According to Forbes, the Federal Reserve has held its key interest rate steady at 3.5% to 3.75%, but the real story is how it maintains that rate. For 18 years, the Fed has used a “floor system,” paying banks interest on reserves—a system that economist Alexander W. Salter argues may violate the plain language of the 2008 law that authorized it. That statute said the Fed’s interest payments couldn’t exceed “the general level of short-term interest rates,” but the Fed reinterpreted this to set its own ceiling. The result is a $6.6 trillion balance sheet and annual payments to banks approaching $200 billion, a sum larger than the entire U.S. Department of Transportation budget. Congress has never explicitly authorized this framework, creating an 18-year-old operating system in a legal gray zone.
How The Fed Rewrote Its Own Rules
Here’s the thing about bureaucracies: when the rules get in the way, they often just… rewrite the rules. That’s basically what happened in 2008. The financial crisis flooded banks with reserves, which under the old “corridor system” would have crashed interest rates to zero. The Fed’s solution? Start paying banks interest to just park that money at the Fed. It was a clever fix for a crisis. But the law Congress passed said the Fed couldn’t pay more than the “general level of short-term interest rates,” meaning market rates. So the Fed simply redefined “short-term interest rates” to include another rate it itself sets, the primary credit rate. It’s a circular, self-justifying logic. As long as the rate it pays on reserves is below another rate it controls, it’s in compliance. With its own definition.
The Permanent Temporary Program
And that’s the kicker. What was sold as an emergency measure in 2008 is still the operating system in 2026. Milton Friedman was right about temporary government programs. The Fed’s balance sheet ballooned, peaked over $9 trillion, and still sits at a staggering $6.6 trillion. Those nearly $200 billion in annual interest payments? They flow overwhelmingly to megabanks and foreign institutions. It’s a textbook Cantillon effect: new money benefits those closest to the spigot. Congress has done nothing but debate. The Senate talked about stripping the authority, but as Salter notes in his analysis, debate without action is just theater. So the system persists, untethered from clear legal authority.
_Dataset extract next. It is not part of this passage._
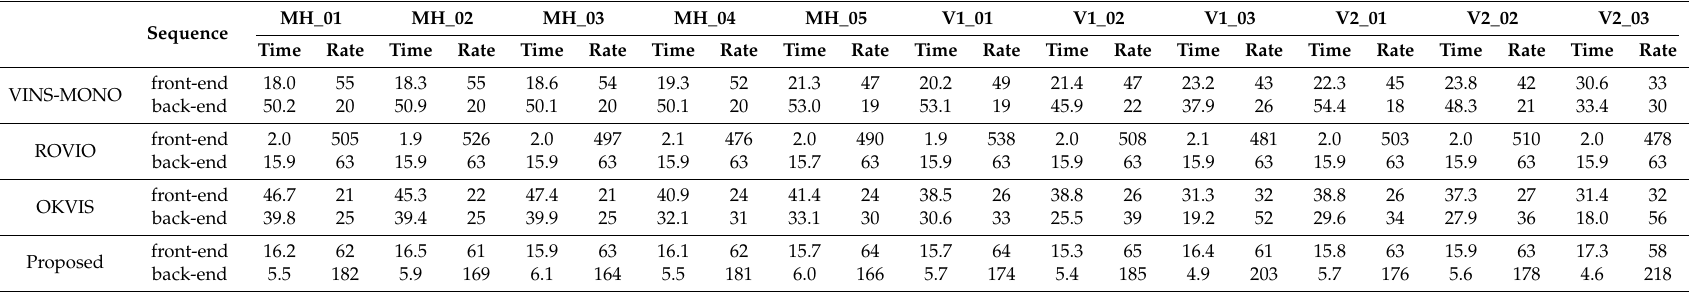
Table 5. Average processing time (ms) and rate (Hz) of visual front-end and EKF/optimization back-end of our implementation and the state-of-the-art using the EuRoC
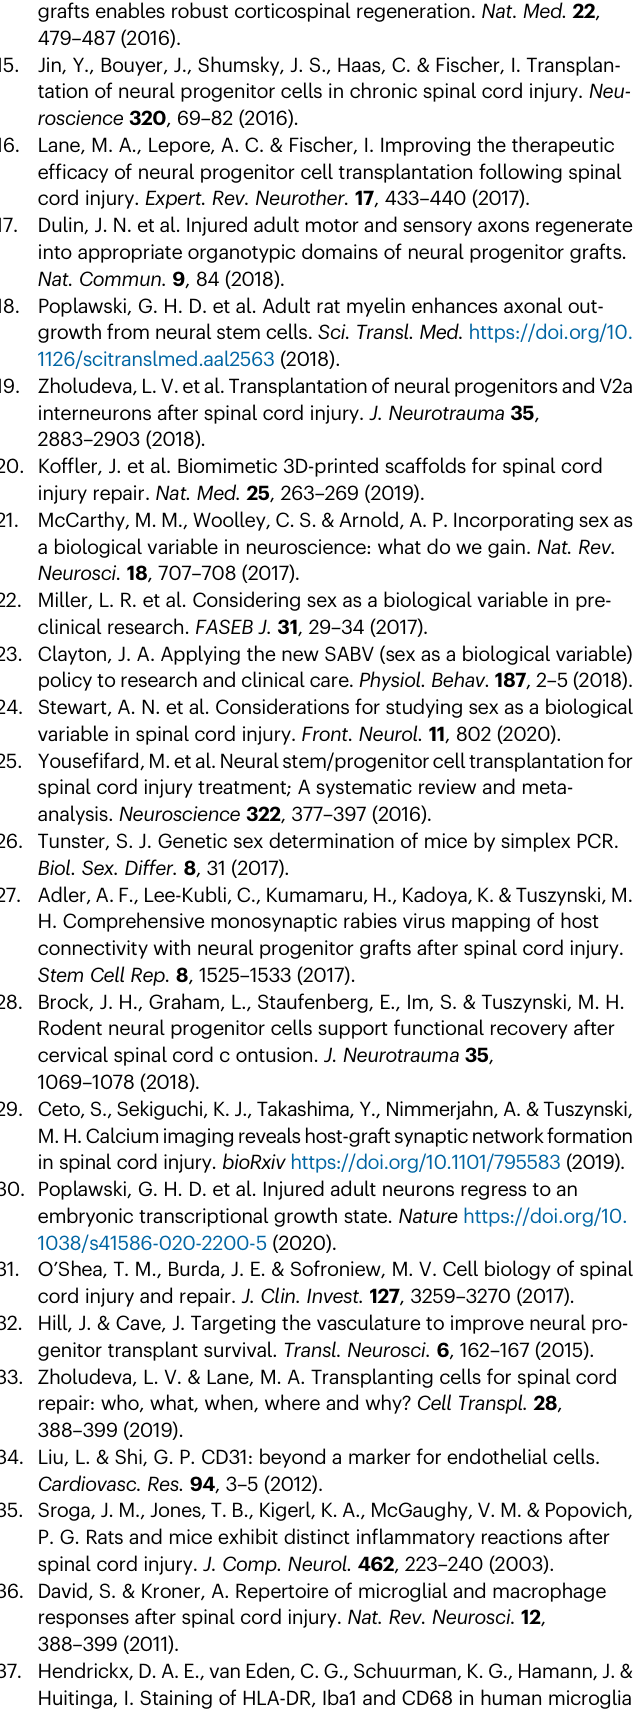
Iba1 quanti fi cation . For each graft ROI, integrated density (the sum of the values of the pixelsinthe ROI)was divided by the number of pixels in the ROI to obtain the mean gray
Bitcoin’s Different Kind Of Enforcement
This is where the Forbes piece pivots to Bitcoin, and it’s a compelling contrast. The Fed needed only internal agreement to reinterpret its statute. Bitcoin’s rules? They’re enforced by a distributed network. Think about it. Changing Bitcoin’s core monetary policy—like its 21 million coin supply limit—would require convincing hundreds of thousands of independent node operators worldwide to run new software. These operators have skin in the game; they run nodes because they believe in the existing rules. A change that dilutes their holdings would be dead on arrival. We saw this in the 2017 block size wars. A proposal (SegWit2x) backed by over 80% of mining power and nearly every major company failed because the economic nodes—the actual users—said no. Their veto power is absolute.
Discretion vs. Code
So what are you really holding when you hold a dollar or a bitcoin? You’re holding a promise from a system of governance. The dollar is a promise from a system built on discretion. As Fed Governor Stephen Miran’s recent speech shows, even when officials see problems (like regulations forcing a bloated balance sheet), they tinker at the edges. The core discretionary power remains. The Fed assesses, judges, and, when necessary, reinterprets. Your dollar’s value is subject to those tomorrow’s decisions. Bitcoin is a promise from a system of rules executed by code. The 2020 pandemic didn’t speed up issuance. The 2022 crash didn’t slow it down. No emergency committee can vote to change the schedule. The rules are the rules, enforced by a network with no CEO, no board, and no legal gray zone. After 18 years of the Fed’s unsanctioned floor system, that distinction isn’t just academic. It’s the whole point.